» ASSIGNMENT: Please recast the lines below as a Markdown table with a "No." column for the row number and a "Line" column for the line itself, skipping any blank lines. Begin at the line that has "ak hanya menyinggung besarnya gaji dan", and stop after the one that has "jikan di anggaran".

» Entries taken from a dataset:
┄┄┄┄┄┄┄┄┄┄
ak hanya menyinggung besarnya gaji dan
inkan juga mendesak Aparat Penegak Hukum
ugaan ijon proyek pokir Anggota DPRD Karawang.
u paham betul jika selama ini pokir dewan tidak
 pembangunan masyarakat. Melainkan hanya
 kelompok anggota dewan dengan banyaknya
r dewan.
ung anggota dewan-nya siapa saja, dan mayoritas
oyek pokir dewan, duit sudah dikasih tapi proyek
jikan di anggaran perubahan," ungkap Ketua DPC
┄┄┄┄┄┄┄┄┄┄
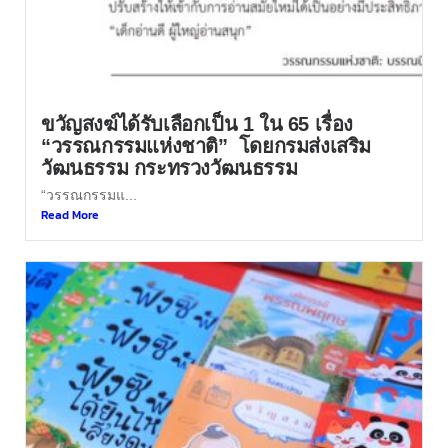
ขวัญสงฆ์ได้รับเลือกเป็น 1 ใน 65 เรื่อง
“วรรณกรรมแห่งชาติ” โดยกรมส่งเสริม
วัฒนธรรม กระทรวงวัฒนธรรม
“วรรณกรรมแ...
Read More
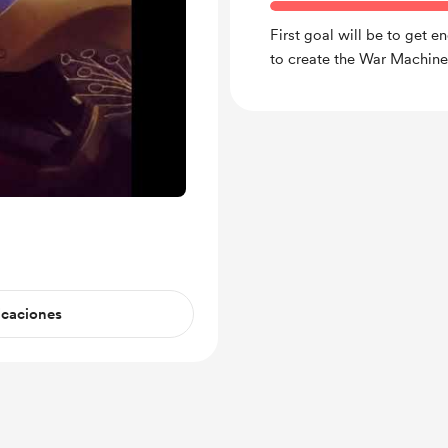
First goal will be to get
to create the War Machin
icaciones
┄┄┄┄┄┄┄┄┄┄
» ANSWER TO THIS PROBLEM:
| No. | Line |
|---|---|
| 1 | ak hanya menyinggung besarnya gaji dan |
| 2 | inkan juga mendesak Aparat Penegak Hukum |
| 3 | ugaan ijon proyek pokir Anggota DPRD Karawang. |
| 4 | u paham betul jika selama ini pokir dewan tidak |
| 5 |  pembangunan masyarakat. Melainkan hanya |
| 6 |  kelompok anggota dewan dengan banyaknya |
| 7 | r dewan. |
| 8 | ung anggota dewan-nya siapa saja, dan mayoritas |
| 9 | oyek pokir dewan, duit sudah dikasih tapi proyek |
| 10 | jikan di anggaran perubahan," ungkap Ketua DPC |